CNETS is delighted to announce the 2019 Neuroendocrine Tumour (NET) Research Grant Recipients

CNETS is committed to improving the quality of life and survival for NET patients across Canada and in support of this vision introduced a new Research Funding Framework in 2016.

The 2019 NET Research Grant will provide grant-in-aid for THREE projects up to a maximum of $40,000 per project.

The third NET Research Grant was made possible thanks to the tremendous fundraising efforts of Bailey and Jonathan Daniels. In their honour, this NET research grant will be named The Daniels Constellation Grant for Neuroendocrine Cancer Research.

The NET research funding priorities were determined through consultation with the NET patient community, and input from CNETS Scientific and Medical Advisory Board (SMAB). To be eligible for the 2019 NET Research Grant, the project must be a clinical trial or a clinical or fundamental research project (including animal or cellular models) to examine issues relevant for the diagnosis and treatment of Neuroendocrine tumours (NETs). Recommendations were submitted to the CNETS Board of Directors.


Dr. Ozgur Mete
Associate Professor
Pathology, Laboratory Medicine Program
UHN/ Toronto General Hospital

Appendix Neuroendocrine Tumors (NETs): Implications of cell typing

Neuroendocrine tumors (NETs) of the pituitary, stomach, duodenum, pancreas and rectum have been recognized to be composed of different cell types that have distinct growth patterns, different invasiveness and variable responses to therapies. This study will examine the cell types that comprise neuroendocrine tumors of the appendix to determine if there are multiple different tumor types that make different hormones and have different clinical and biologic features. The information obtained from this study will allow re-classification of appendiceal NETs into categories that may have different requirements for aggressive surgery and post-surgical treatments and will provide unique circulating biomarkers to monitor patients for recurrent disease.


Dr. Girish Shah
Full Professor
Université Laval / Laval University
CHU de Québec Université Laval Research Centre (CHUL Hospital)

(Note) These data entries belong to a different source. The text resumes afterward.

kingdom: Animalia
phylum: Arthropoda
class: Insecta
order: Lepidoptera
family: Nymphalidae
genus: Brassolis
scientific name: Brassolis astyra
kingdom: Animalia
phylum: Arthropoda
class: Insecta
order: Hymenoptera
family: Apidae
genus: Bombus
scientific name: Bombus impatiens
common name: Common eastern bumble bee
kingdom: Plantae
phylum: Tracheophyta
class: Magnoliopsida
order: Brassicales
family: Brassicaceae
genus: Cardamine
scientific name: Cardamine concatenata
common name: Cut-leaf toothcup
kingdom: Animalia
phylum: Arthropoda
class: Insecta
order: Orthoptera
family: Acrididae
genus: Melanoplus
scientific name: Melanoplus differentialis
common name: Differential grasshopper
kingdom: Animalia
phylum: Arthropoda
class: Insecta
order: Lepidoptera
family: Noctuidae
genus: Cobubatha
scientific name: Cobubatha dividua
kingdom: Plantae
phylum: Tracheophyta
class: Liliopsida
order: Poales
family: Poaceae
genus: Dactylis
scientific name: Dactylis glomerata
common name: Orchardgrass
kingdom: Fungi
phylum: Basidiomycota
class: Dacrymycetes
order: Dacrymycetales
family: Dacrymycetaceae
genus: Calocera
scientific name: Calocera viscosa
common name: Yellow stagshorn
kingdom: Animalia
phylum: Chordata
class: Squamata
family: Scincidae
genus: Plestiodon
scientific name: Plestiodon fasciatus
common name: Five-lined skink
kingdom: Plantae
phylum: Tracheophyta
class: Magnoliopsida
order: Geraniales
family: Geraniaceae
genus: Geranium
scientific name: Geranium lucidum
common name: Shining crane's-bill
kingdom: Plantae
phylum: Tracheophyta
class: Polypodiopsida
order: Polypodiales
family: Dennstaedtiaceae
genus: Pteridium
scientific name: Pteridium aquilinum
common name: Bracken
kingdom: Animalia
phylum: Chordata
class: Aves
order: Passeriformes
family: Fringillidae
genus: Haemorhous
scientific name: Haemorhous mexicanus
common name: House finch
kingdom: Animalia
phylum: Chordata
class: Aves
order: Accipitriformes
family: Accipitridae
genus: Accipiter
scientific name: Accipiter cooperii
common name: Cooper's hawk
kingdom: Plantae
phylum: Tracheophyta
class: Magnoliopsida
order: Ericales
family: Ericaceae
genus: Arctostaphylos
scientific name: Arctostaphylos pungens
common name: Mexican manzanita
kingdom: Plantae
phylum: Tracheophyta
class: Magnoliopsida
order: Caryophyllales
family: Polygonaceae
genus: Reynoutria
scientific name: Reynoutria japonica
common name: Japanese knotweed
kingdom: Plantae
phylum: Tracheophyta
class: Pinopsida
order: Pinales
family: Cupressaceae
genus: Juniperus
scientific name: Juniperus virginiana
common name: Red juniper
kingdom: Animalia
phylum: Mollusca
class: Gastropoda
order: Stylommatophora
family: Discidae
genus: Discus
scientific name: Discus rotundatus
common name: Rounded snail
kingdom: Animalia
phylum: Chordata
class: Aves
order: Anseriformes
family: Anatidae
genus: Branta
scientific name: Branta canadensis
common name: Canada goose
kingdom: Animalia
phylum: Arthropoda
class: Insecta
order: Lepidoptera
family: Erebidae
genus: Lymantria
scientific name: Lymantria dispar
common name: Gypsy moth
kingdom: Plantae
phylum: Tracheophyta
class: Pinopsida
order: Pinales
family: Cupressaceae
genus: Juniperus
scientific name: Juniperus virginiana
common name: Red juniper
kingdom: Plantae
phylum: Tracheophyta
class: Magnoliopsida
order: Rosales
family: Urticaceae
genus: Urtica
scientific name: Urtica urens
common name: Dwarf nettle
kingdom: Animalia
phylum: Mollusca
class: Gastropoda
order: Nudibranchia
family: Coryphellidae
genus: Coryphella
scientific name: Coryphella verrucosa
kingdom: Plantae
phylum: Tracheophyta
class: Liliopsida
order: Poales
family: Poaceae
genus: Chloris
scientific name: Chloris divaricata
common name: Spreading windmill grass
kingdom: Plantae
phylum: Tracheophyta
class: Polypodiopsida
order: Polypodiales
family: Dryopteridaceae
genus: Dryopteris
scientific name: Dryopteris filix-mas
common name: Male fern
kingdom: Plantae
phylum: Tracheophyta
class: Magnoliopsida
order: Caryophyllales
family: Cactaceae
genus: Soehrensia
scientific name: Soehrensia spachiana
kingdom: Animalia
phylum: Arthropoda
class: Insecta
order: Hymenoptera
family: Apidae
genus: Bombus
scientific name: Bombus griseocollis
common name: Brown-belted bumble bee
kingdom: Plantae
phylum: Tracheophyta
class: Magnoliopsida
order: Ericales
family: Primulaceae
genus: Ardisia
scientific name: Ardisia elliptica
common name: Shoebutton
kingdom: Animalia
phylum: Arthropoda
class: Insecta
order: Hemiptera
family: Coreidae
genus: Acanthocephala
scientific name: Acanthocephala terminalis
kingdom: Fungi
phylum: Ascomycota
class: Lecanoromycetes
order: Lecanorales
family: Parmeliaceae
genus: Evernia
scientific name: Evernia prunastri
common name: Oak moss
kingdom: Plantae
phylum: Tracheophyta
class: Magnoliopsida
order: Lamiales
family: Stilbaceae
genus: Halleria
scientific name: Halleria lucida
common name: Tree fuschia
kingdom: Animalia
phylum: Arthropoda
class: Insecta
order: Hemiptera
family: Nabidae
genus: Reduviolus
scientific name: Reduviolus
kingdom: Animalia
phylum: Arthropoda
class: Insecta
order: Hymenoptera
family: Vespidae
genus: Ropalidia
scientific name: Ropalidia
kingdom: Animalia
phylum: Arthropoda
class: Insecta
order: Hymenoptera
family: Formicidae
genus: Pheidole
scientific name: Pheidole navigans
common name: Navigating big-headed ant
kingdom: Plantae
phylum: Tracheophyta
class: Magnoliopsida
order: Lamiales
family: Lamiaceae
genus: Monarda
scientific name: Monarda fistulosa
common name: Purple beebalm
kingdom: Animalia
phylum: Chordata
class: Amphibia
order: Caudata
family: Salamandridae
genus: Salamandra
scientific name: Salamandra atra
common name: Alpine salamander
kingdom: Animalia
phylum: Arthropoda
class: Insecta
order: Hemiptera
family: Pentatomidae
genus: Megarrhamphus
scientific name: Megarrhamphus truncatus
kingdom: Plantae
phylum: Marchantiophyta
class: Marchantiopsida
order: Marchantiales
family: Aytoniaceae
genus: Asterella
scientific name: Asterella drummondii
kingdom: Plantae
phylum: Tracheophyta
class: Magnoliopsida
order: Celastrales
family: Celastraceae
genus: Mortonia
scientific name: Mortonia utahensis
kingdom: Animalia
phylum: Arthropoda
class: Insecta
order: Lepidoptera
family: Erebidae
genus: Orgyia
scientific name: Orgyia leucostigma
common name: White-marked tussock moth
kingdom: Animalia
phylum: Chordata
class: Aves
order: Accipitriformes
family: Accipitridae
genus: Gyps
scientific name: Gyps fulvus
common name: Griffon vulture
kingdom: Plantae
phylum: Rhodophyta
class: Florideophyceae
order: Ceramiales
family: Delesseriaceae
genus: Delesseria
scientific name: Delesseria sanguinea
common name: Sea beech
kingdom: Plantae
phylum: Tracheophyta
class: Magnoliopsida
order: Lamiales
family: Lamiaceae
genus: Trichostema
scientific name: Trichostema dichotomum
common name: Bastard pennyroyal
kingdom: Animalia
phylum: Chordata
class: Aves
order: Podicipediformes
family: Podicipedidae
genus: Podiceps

Chemotherapy followed by PRRT can deliver one-two punch to NET   

The incidence of neuroendocrine tumors (NET) is increasing and due to delayed diagnosis, patients have few conventional therapeutic options. Peptide receptor radionuclide therapy (PRRT) is a targeted therapy that directly delivers radioactive drug to the docking sites or somatostatin-receptors on the NET cells. PRRT is recommended for many types of NET but there is a need to improve its therapeutic efficacy. Based on our recent in vitro data with NET cells growing in culture medium, we will examine in animal model of NET whether pre-treatment with low doses of chemo drugs can upregulate these receptors so that a subsequent PRRT treatment will deliver a one-two knockout punch to the tumors without causing adverse incidental toxicity to the animal. This approach will not only improve therapeutic efficacy of PRRT but also allow previously ineligible NET patients become eligible to receive PRRT.


Dr. Simron Singh
Medical Oncologist
Department of Medical Oncology
Sunnybrook Odette Cancer Centre

Dr. Ur Metser
Professor, Medical Imaging
Department of Medical Imaging
Princess Margaret Hospital

Examining the Utility of Combined of 68Ga-DOTATATE and 18F-FDG PET/CT Imaging on Clinical Management of Patients with Well differentiated, G2-G3, Gastroenteropancreatic (GEP)-Neuroendocrine Tumors (NETs)

The variable clinical outcome of patients with G2 and G3 well differentiated GEP-NETs makes the selection of an optimal treatment strategy challenging. Therefore the prospective validation of the clinical impact of addition of 18F-FDG PET/CT imaging to 68Ga-DOTATATE imaging to planned clinical treatment of patients with G2-G3 well differentiated GEP-NETs, along with the validation of novel comprehensive imaging biomarkers is critical to develop new prognostic tools that could help individualizing patient management deciding which patients might potentially be managed and treated “less aggressively” with observation, somatostatin analogs or peptide receptor radionuclide therapy (PRRT) and which might need more “aggressive” approach systemic therapies such as chemotherapy.